One of the things that helps me with this is to have friends who are runners. Talking to them about my progress and listening them talk about theirs (while never EVER comparing myself to them) helps me a great deal. You see, having someone to encourage you who understands what you are doing and why you are doing it is a very powerful motivation! I was really surprised to find how many people I know are runners. In my workplace alone I count a great many co-workers as fellow runners. They motivate me to keep going at my own pace, and I know that I couldn't have gotten as far as I have without having them around to talk to, commiserate with, and laugh about the inevitable pitfalls of participating in our chosen sport.

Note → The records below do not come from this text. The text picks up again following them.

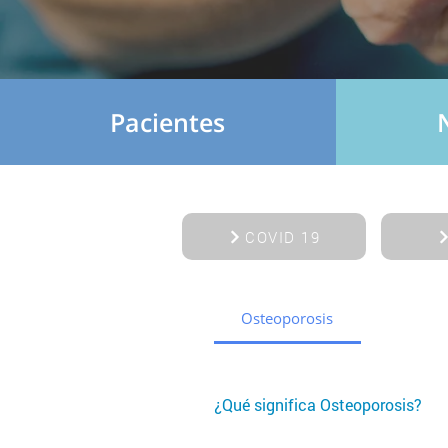
Pacientes
COVID 19
Osteoporosis
¿Qué significa Osteoporosis?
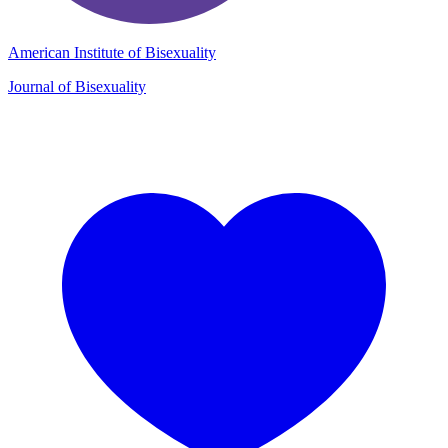
American Institute of Bisexuality
Journal of Bisexuality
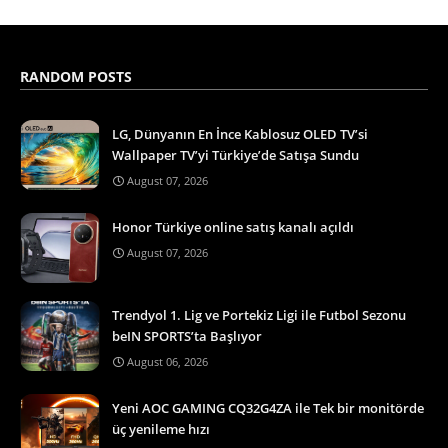
RANDOM POSTS
LG, Dünyanın En İnce Kablosuz OLED TV’si
Wallpaper TV’yi Türkiye’de Satışa Sundu
August 07, 2026
Honor Türkiye online satış kanalı açıldı
August 07, 2026
Trendyol 1. Lig ve Portekiz Ligi ile Futbol Sezonu
beIN SPORTS’ta Başlıyor
August 06, 2026
Yeni AOC GAMING CQ32G4ZA ile Tek bir monitörde
üç yenileme hızı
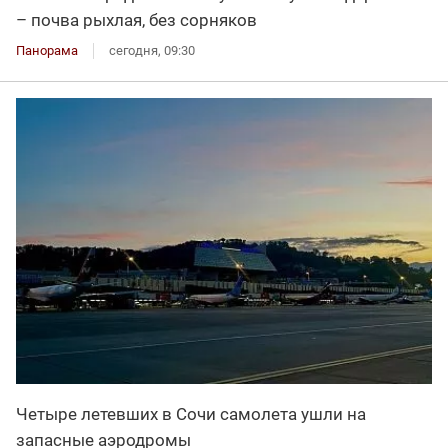
– почва рыхлая, без сорняков
Панорама
сегодня, 09:30
Четыре летевших в Сочи самолета ушли на
запасные аэродромы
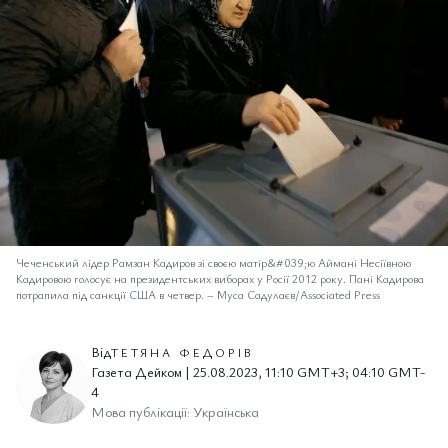
Чеченський лідер Рамзан Кадиров зі своєю матір&#039;ю Аймані Несіївною
Кадировою голосує на президентських виборах у Росії 2012 року. Пані Кадирова
потрапила під санкції США в четвер.
–
Муса Садулаєв/Associated Press
Від
ТЕТЯНА ФЕДОРІВ
Газета Дейком | 25.08.2023, 11:10 GMT+3; 04:10 GMT-
4
Мова публікації: Українська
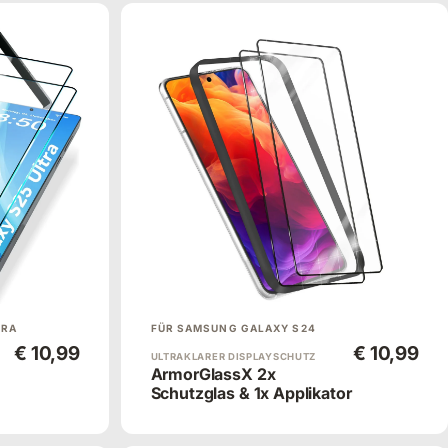
TRA
FÜR SAMSUNG GALAXY S24
€ 10,99
€ 10,99
ULTRAKLARER DISPLAYSCHUTZ
ArmorGlassX 2x
Schutzglas & 1x Applikator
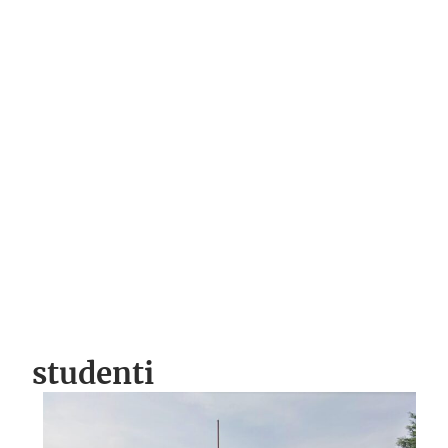
studenti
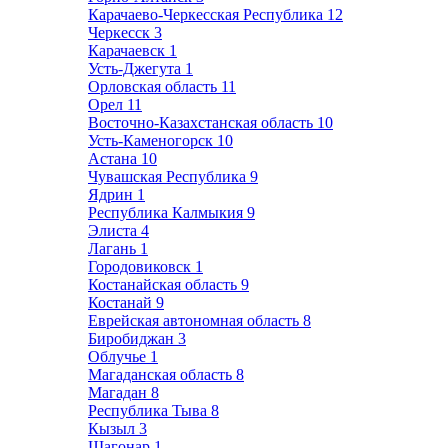
Карачаево-Черкесская Республика
12
Черкесск
3
Карачаевск
1
Усть-Джегута
1
Орловская область
11
Орел
11
Восточно-Казахстанская область
10
Усть-Каменогорск
10
Астана
10
Чувашская Республика
9
Ядрин
1
Республика Калмыкия
9
Элиста
4
Лагань
1
Городовиковск
1
Костанайская область
9
Костанай
9
Еврейская автономная область
8
Биробиджан
3
Облучье
1
Магаданская область
8
Магадан
8
Республика Тыва
8
Кызыл
3
Шагонар
1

Another motivation to keep running is signing up for races. I run race distances up to half marathons, and have found that few things can get my butt out of bed at the crack of dawn for training runs on Saturday faster than knowing I've shelled out a sizable sum of $$$ to join an upcoming race. When you sign up and pay, it becomes real, and for sure you want to be ready when the day of the race arrives. You want to finish the thing of course, and you sure as heck don't want to come in last. For me racing has been a huge motivation to keep running my regular routes, looking forward to race day and seeing what I can do when I get out and cross the starting line.
Finally, for me the best motivation of them all has been: RESULTS. This doesn't come into play until you have been going at your chosen plan for some time, but once it starts to kick in, it really goes a long way toward keeping you going. What kind of results? For me it has been losing the weight, of course. Every time I get on the scale and see the number has dropped, it boosts my morale and makes me excited for the next time I can get out there and walk, jog, and now, run. And whenever the number goes up....OOOOOPS...it boosts my resolve to get back on track and stop slacking. Even at this point when I'm reaching the end of my weight loss quest, that still motivates me the same as it did from the first few weeks I was at it. Losing weight is harder now, but I still have the same desire and am still working toward it because I look forward to the day when I can finally say, "I did it! I made it! I reached my goal!" And more than any other motivation, that is what gets me out on the road on a weeknight after a long day at work, or up early on a Saturday, out the door in the dark, and off down the LA river to the marina, the beach and back.
What it comes down to is this. I have accomplished some pretty crazy things this past couple years, but it hasn't been easy. I'm still always fighting to stay on track and find motivations to keep going. The ultimate result and greatest motivation for me now is that I'm at the point where I am capable of doing more than I ever thought possible before. Yup, folks, it turns out the sky's the limit, and I'm proof that all you have to do is decide to reach for it. You may be like I was, wanting to lose weight and be healthy. Maybe you want to see what you are capable of, or just want to learn something new. Whatever you want to do, just decide to stop putting it off. Get started, do the best you can, find your motivations, and you will be surprised at what you can do. I know I was!